Entries below include pictures. Output exactly the lines from the one with "SAN JOAQUIN VALLEY" down to the one with "A. Emission Reduction Analysis", both ends included, and leave the pictures out.
(Input begins)
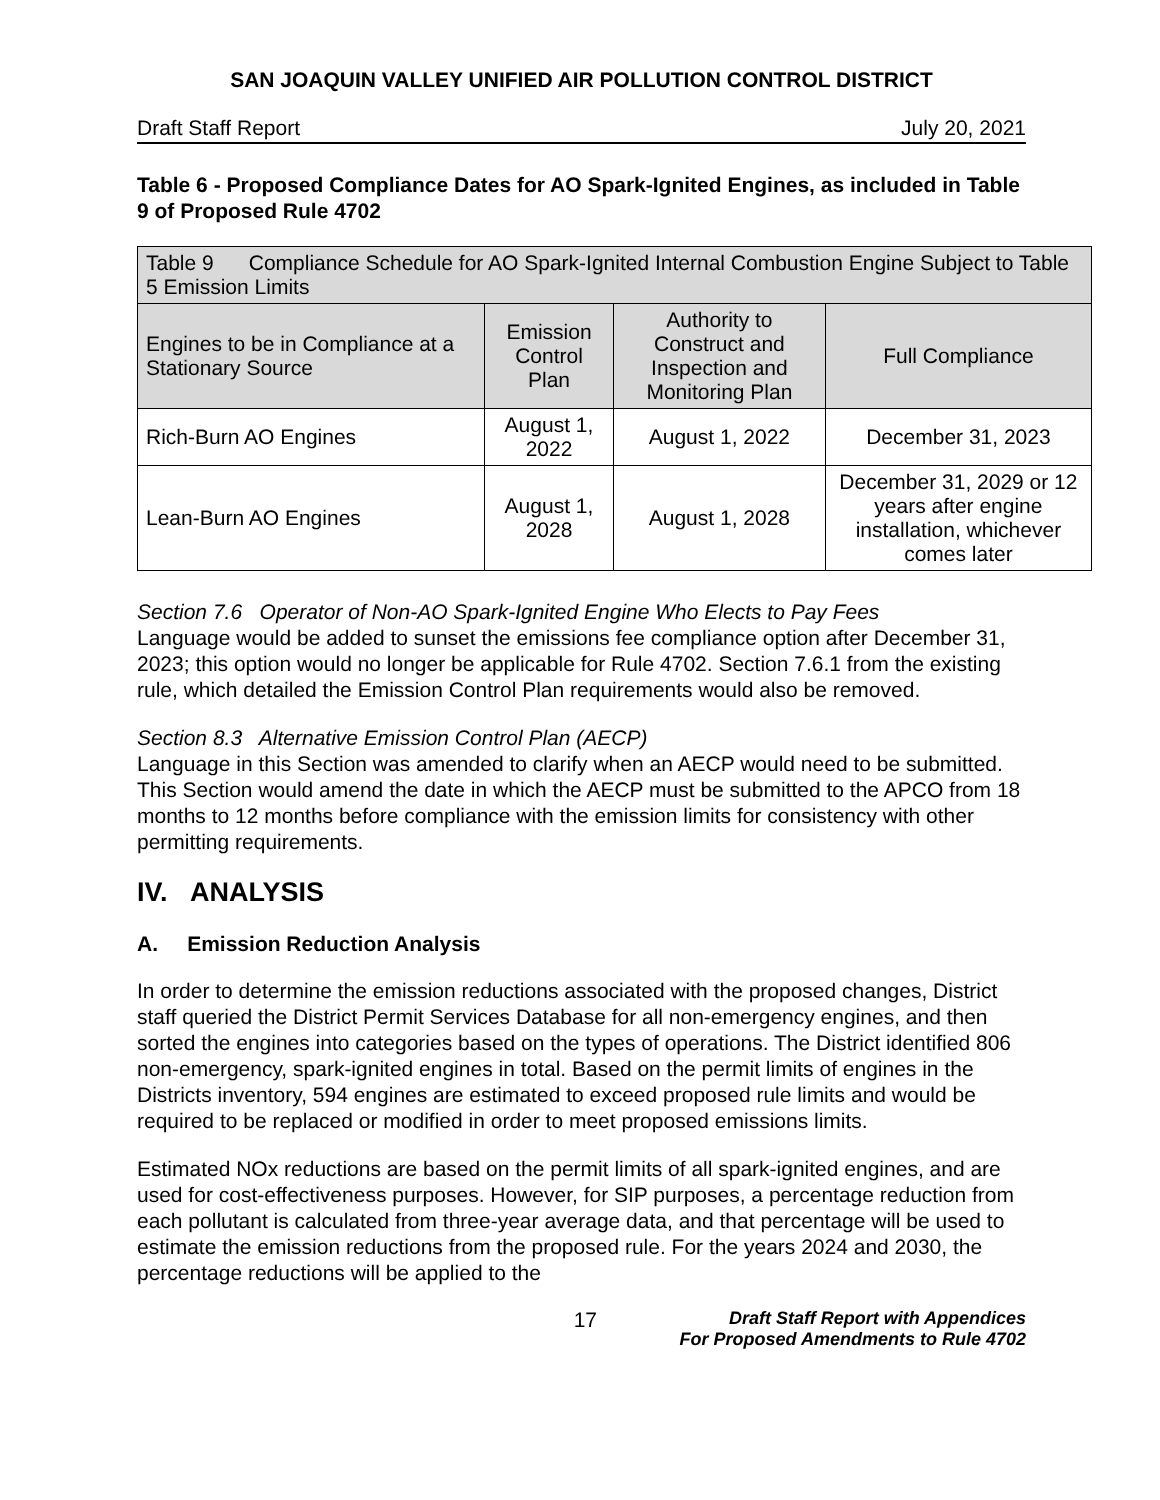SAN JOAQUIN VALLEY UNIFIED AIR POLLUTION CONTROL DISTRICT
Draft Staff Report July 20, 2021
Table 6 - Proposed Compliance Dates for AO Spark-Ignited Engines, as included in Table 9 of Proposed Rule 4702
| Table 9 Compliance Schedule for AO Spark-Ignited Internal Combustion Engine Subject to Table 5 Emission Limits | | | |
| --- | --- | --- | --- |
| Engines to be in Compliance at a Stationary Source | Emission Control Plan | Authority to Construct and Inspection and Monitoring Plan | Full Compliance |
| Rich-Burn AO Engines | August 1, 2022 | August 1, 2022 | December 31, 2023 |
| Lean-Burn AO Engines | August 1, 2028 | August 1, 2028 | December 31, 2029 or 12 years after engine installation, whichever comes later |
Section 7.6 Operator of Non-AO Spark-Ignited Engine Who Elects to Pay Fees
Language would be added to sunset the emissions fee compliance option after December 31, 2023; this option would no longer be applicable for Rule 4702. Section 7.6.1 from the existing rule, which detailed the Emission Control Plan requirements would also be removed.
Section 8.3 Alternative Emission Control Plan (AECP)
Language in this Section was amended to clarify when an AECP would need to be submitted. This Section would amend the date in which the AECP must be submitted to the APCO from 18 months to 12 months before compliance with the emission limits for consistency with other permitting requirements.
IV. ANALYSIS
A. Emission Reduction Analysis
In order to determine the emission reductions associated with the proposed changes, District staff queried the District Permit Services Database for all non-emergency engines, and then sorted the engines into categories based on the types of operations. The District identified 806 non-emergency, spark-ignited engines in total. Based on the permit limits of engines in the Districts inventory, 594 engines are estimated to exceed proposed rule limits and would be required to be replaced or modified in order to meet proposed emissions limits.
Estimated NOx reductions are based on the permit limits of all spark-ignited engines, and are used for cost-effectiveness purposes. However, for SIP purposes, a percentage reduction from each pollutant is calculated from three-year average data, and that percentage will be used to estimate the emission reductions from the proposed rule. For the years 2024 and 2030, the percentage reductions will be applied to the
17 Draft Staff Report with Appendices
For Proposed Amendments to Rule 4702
(Input ends)
(Input begins)
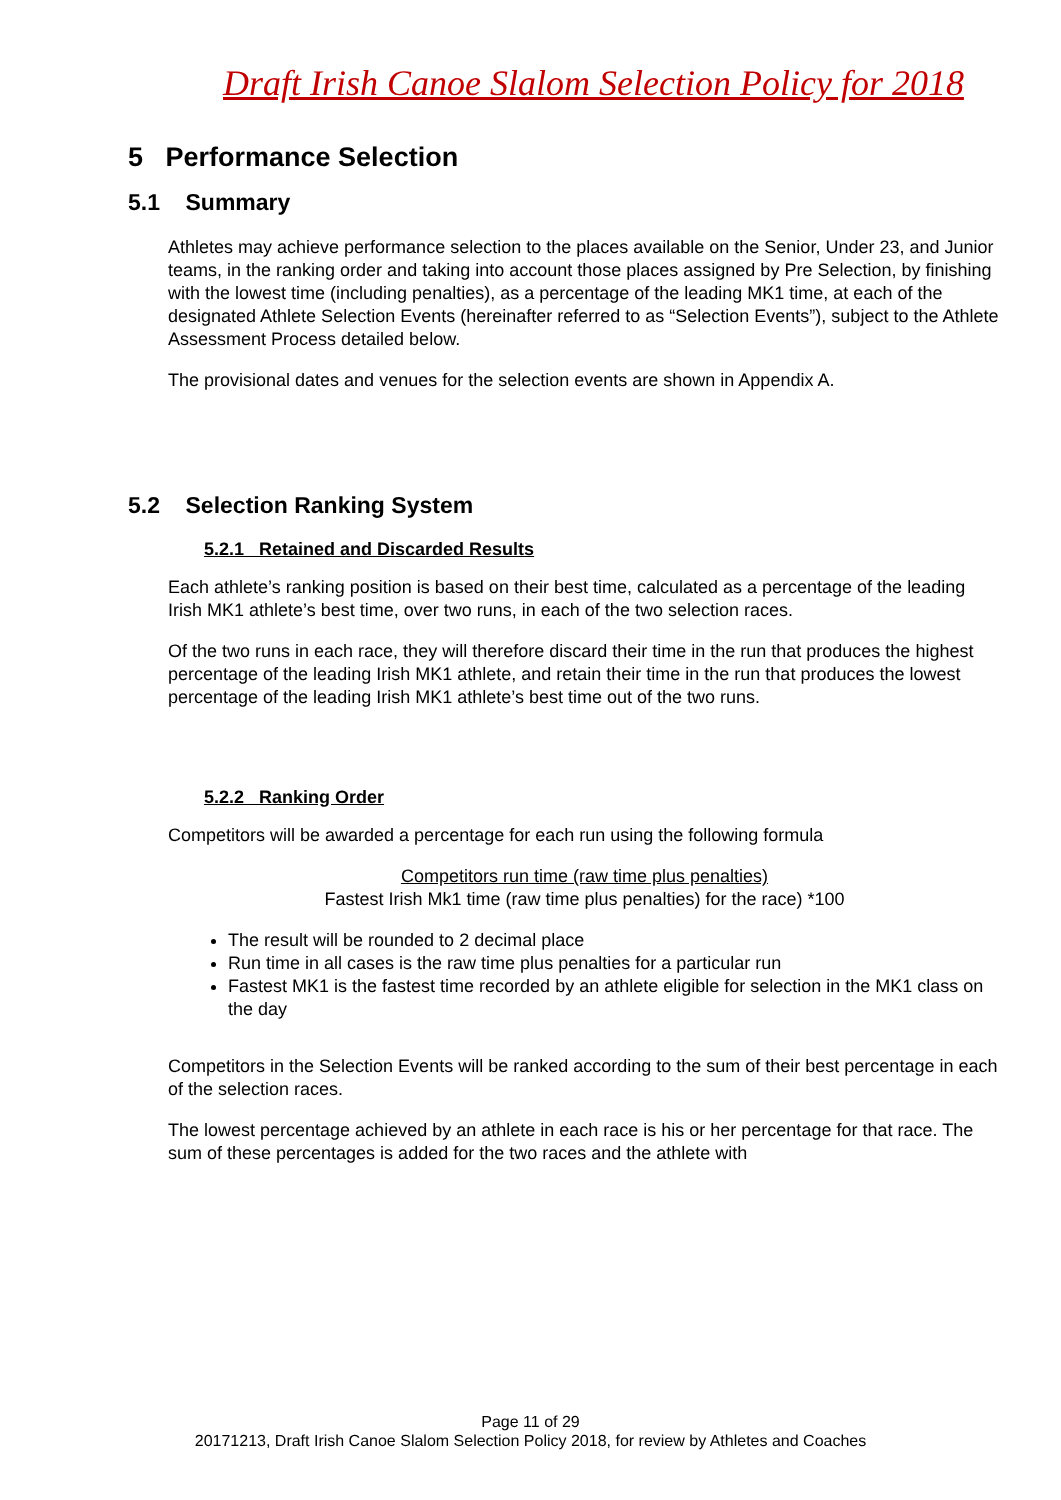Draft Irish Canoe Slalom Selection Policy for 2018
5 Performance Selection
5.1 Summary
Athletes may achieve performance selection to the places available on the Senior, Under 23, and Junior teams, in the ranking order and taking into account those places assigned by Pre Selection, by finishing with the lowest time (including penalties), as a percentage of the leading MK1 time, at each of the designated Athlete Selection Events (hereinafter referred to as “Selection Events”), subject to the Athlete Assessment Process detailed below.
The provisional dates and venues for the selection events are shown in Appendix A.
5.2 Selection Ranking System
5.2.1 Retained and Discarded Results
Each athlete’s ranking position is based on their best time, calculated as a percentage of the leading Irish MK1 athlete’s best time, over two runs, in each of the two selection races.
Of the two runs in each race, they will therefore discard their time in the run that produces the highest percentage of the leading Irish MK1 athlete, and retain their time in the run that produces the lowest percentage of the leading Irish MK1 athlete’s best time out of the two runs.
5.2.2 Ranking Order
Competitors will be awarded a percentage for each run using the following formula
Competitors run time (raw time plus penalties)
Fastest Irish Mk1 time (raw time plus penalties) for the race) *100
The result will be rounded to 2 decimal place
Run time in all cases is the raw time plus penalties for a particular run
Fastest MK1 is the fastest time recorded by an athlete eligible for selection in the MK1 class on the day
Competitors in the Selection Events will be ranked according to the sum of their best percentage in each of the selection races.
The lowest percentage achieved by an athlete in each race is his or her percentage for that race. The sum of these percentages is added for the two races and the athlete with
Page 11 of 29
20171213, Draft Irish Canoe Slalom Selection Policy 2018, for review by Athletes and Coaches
(Input ends)
_Output of the exercise_.
SAN JOAQUIN VALLEY UNIFIED AIR POLLUTION CONTROL DISTRICT
Draft Staff Report July 20, 2021
Table 6 - Proposed Compliance Dates for AO Spark-Ignited Engines, as included in Table 9 of Proposed Rule 4702
| Table 9 Compliance Schedule for AO Spark-Ignited Internal Combustion Engine Subject to Table 5 Emission Limits | | | |
| --- | --- | --- | --- |
| Engines to be in Compliance at a Stationary Source | Emission Control Plan | Authority to Construct and Inspection and Monitoring Plan | Full Compliance |
| Rich-Burn AO Engines | August 1, 2022 | August 1, 2022 | December 31, 2023 |
| Lean-Burn AO Engines | August 1, 2028 | August 1, 2028 | December 31, 2029 or 12 years after engine installation, whichever comes later |
Section 7.6 Operator of Non-AO Spark-Ignited Engine Who Elects to Pay Fees
Language would be added to sunset the emissions fee compliance option after December 31, 2023; this option would no longer be applicable for Rule 4702. Section 7.6.1 from the existing rule, which detailed the Emission Control Plan requirements would also be removed.
Section 8.3 Alternative Emission Control Plan (AECP)
Language in this Section was amended to clarify when an AECP would need to be submitted. This Section would amend the date in which the AECP must be submitted to the APCO from 18 months to 12 months before compliance with the emission limits for consistency with other permitting requirements.
IV. ANALYSIS
A. Emission Reduction Analysis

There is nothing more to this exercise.